Haaland gelang mit seinem Tor zum 1:0 gegen die bieder wirkenden Belgier zudem das 200. Tor des BVB in der Champions League. Mit seinem 3:0 nach 60 Minuten schoss er schließlich seinen achten Champions-League-Treffer für Dortmund - die vorherigen acht hatte er für Salzburg erzielt. Damit hat Haaland gleich drei BVB-Legenden auf einen Schlag hinter sich gelassen, die bisher mit je sieben Toren die besten Schützen in der Europacup-Geschichte der Borussia waren: Andi Möller, Stéphane Chapuisat und Lars Ricken.

Sebastian Kehl, selbst dreimal Meister mit dem BVB, hatte seine Finger längst wieder sortiert und die Treffer von Haaland sowieso, als er im Sender DAZN ankündigte: "Wir können noch einiges erreichen mit dieser Mannschaft." Irgendjemand muss das ja ab und zu mal sagen, und weil die beiden BVB-Bosse Hans-Joachim Watzke und Michael Zorc nicht noch mal öffentlich zugeben wollen, dass sie mit ihren Hochbegabten höhere Ziele anstreben, und weil sich Coach Favre ja eher fürs Schwarzmalen zuständig fühlt, bleibt es also Kehl überlassen, dezente Ansprüche anzumelden. Nach dem 3:0 übernahm der BVB komfortabel die Spitze der Gruppe F, fünf Punkte schon vor dem Dritten Brügge.

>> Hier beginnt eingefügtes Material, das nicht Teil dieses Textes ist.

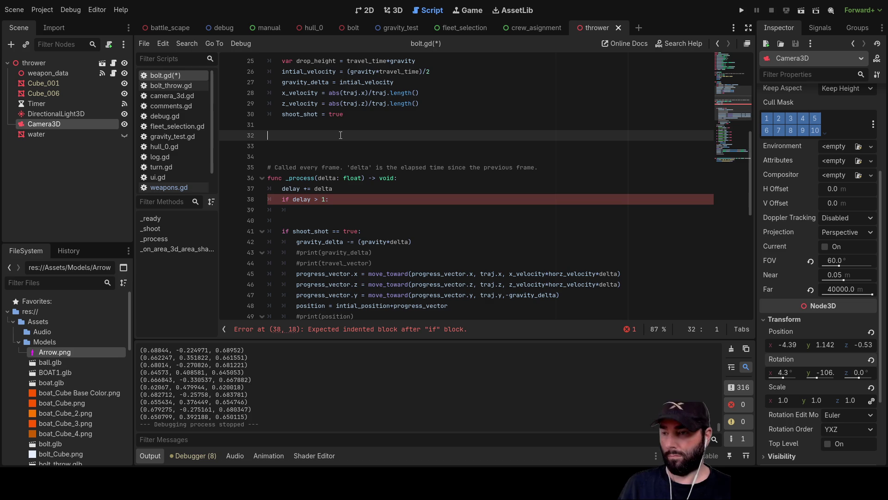
Declare 'func _traj_adj():' and call _traj_adj() inside the if delay > 1 block
type("func _")
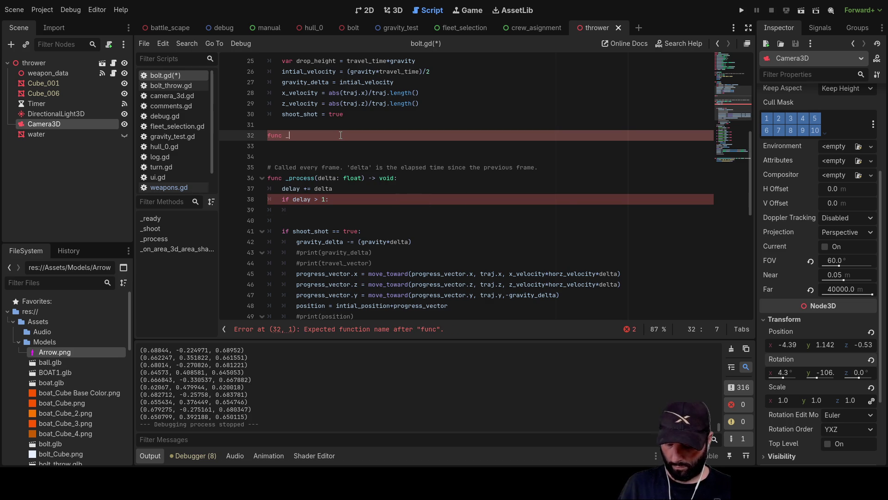
type("traj_adj()")
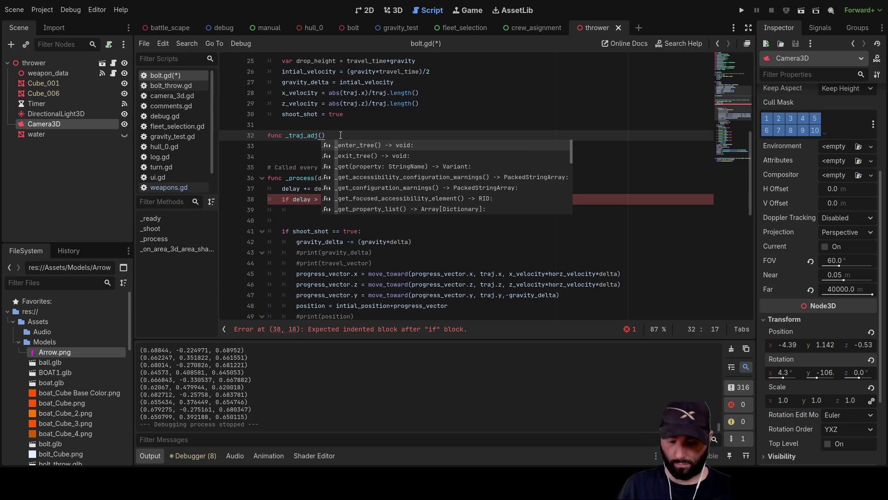
type(":")
key("Return")
double_click(318, 135)
key("ctrl+c")
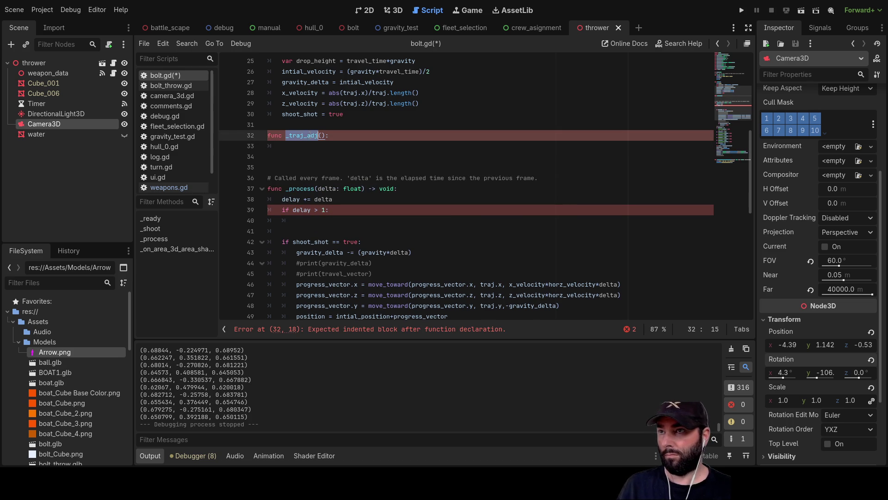
left_click(322, 221)
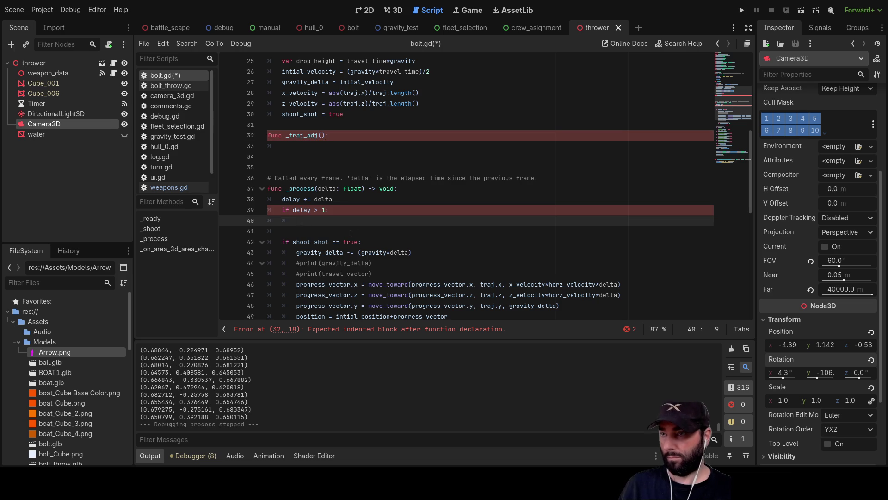
key("ctrl+v")
type("()")
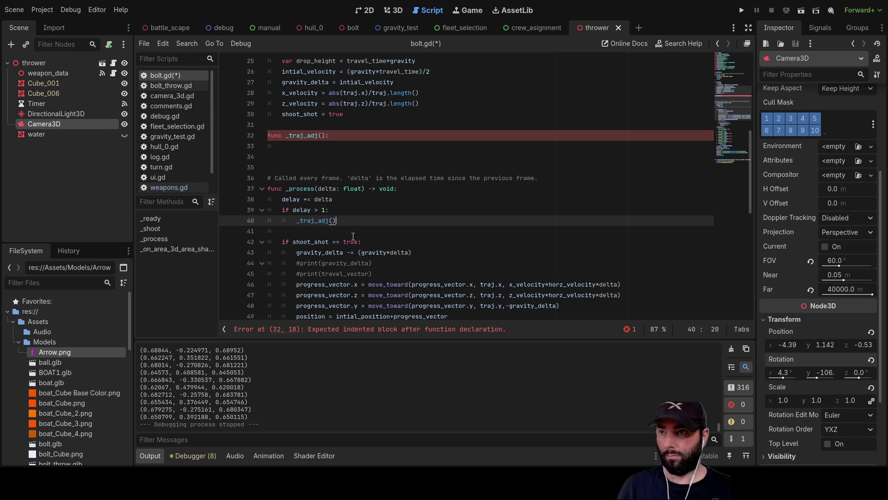
Move the movement and rotation code out of _process into the _traj_adj body
left_click(353, 237)
scroll(314, 216, "down", 2)
mouse_move(280, 177)
left_mouse_down()
mouse_move(396, 188)
mouse_move(397, 232)
mouse_move(416, 240)
mouse_move(401, 255)
left_mouse_up()
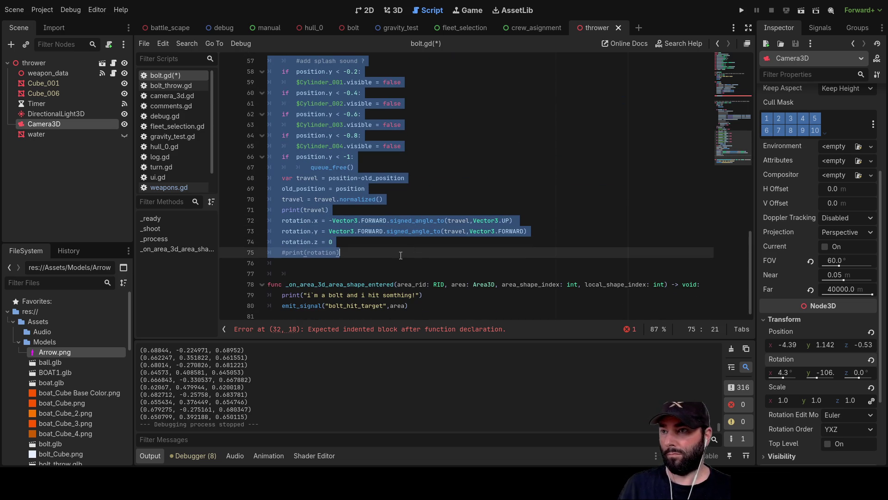
key("ctrl+x")
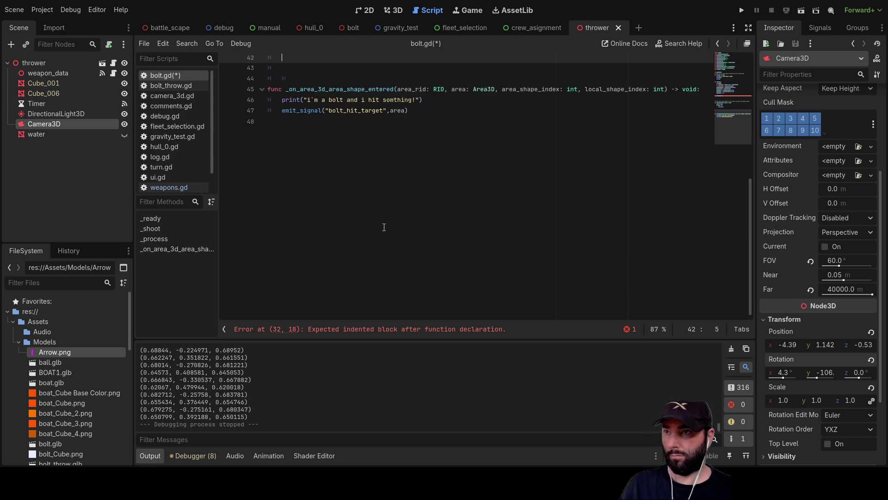
scroll(331, 210, "up", 8)
left_click(292, 254)
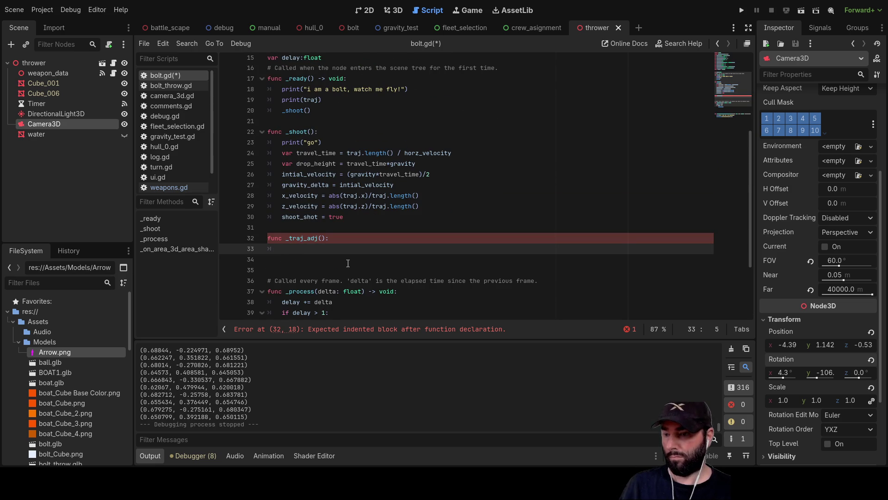
key("ctrl+v")
scroll(337, 186, "down", 4)
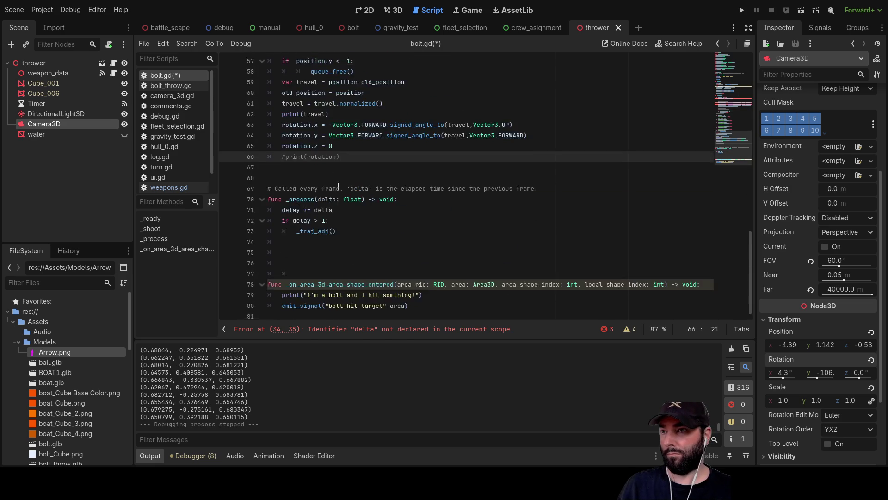
scroll(340, 192, "up", 10)
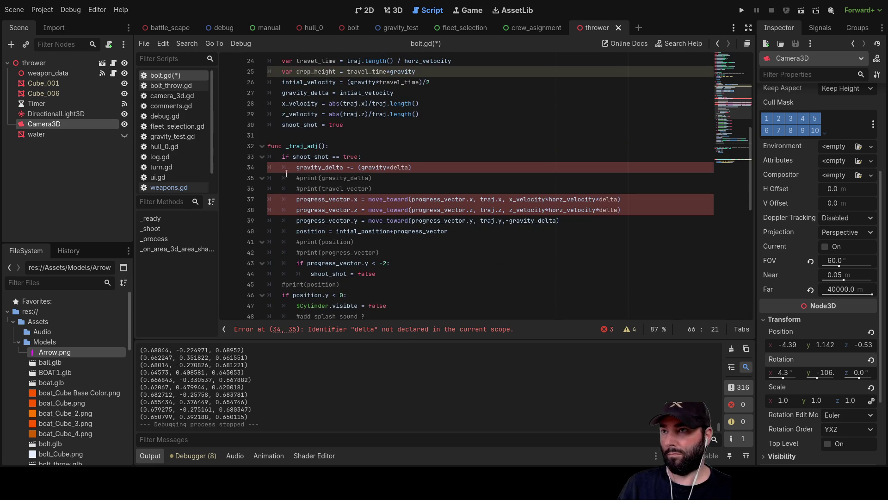
left_click(285, 168)
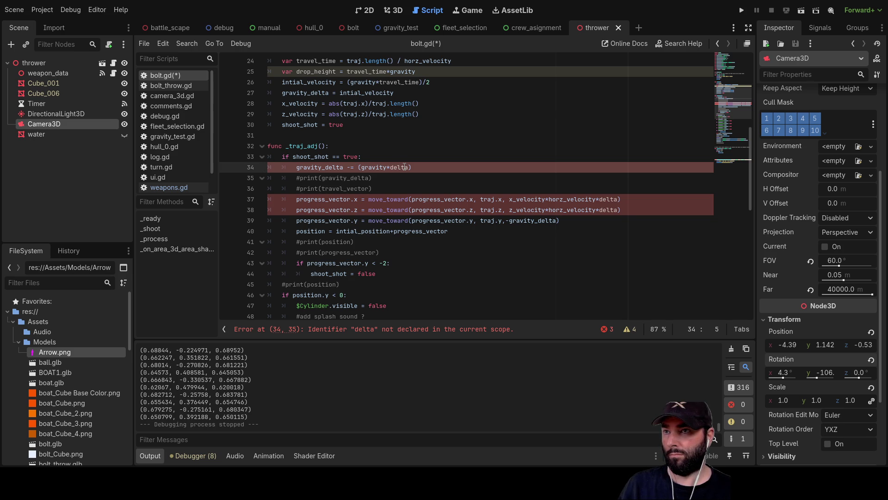
Pass delta through the _traj_adj parameter and call, remove the extra blank lines, and run the project
left_click(321, 146)
type("delta")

Favre hatte es sich leisten können, Nationalspieler wie Marco Reus, Julian Brandt oder Emre Can pausieren zu lassen. Und der erst 16-jährige Youssoufa Moukoko, der am Samstag in Berlin zum jüngsten Bundesligaspieler der Geschichte werden durfte, blieb das ganze Spiel draußen. Einen heftigen Leistungsaufschwung konnte Favre derweil Jadon Sancho attestieren, der nach dem endlosen Transfergerede des Sommers erst mal in ein Formtief abgetaucht war. Zuletzt blieb der 20-jährige Engländer auch mal komplett auf der Ersatzbank. Doch gegen Brügge wirkte er so lebhaft wie noch nie in der neuen Saison. Erst legte er Haaland nach 19 Minuten den Ball perfekt zu dessen 1:0-Sturmlauf auf. Und knapp vor der Pause schnippelte Sancho einen 20-Meter-Freistoß mit so viel Effet ins Tor des früheren Liverpool-Keepers Simon Mignolet, dass der sich jeden Hechtsprung sparte, so unwiderstehlich driftete der Kunststoß ins Eck.

"Ich übe diese Freistöße täglich", sagte Sancho später bescheiden, "die letzte Zeit war etwas hart für mich, aber ich bin zurückgekommen. Ich bin glücklich, dass ich wieder spiele." Haaland und dessen Heldentaten seien auch für ihn, sagt Sancho, die Inspirationsquelle. Er schätze sich glücklich, mit einem wie Haaland zusammenzuspielen.